▶

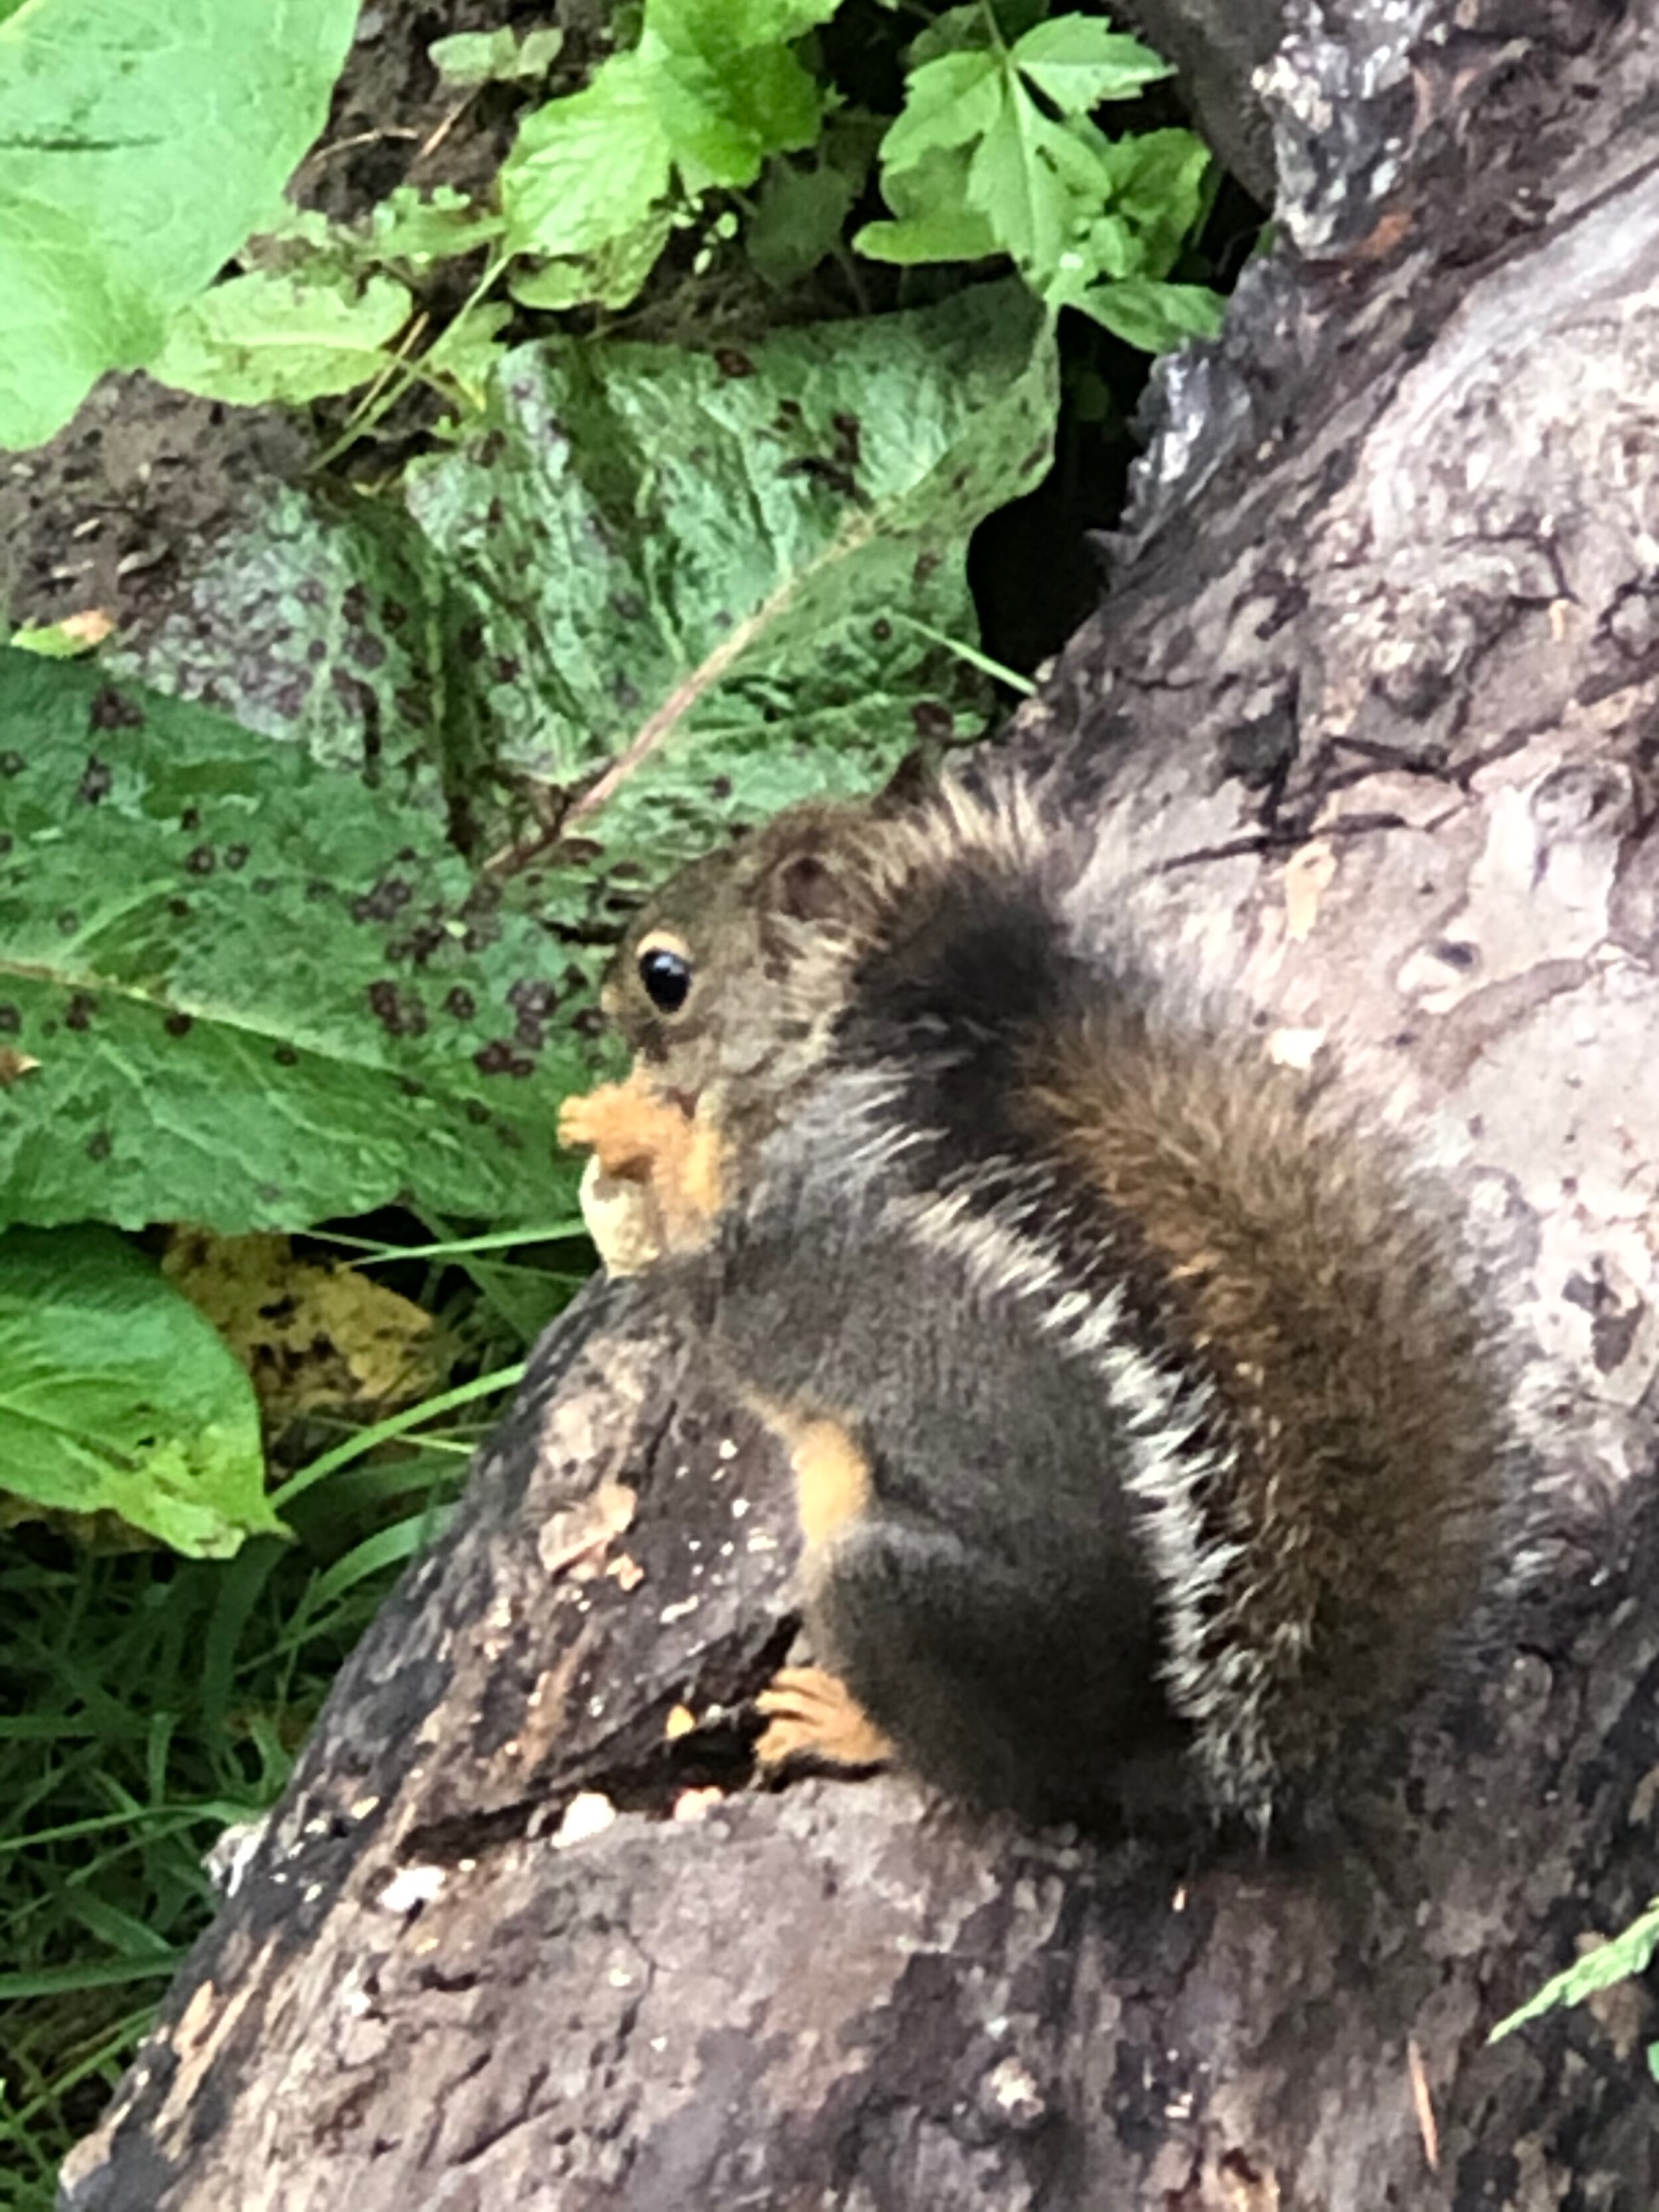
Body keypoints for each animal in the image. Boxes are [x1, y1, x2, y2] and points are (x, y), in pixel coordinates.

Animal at [558, 774, 1508, 1833]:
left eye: (666, 974)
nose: (603, 993)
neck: (804, 1076)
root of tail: (1148, 1762)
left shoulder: (791, 1238)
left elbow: (708, 1287)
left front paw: (632, 1126)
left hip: (892, 1593)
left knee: (988, 1776)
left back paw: (841, 1723)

◀

Exercise instructions: Where the string "left" turns up in a line of the data above, copy that whole line.

Written answer:
left eye: (666, 974)
left shoulder: (791, 1238)
left elbow: (708, 1287)
left front paw: (632, 1126)
left hip: (892, 1593)
left knee: (988, 1776)
left back paw: (841, 1723)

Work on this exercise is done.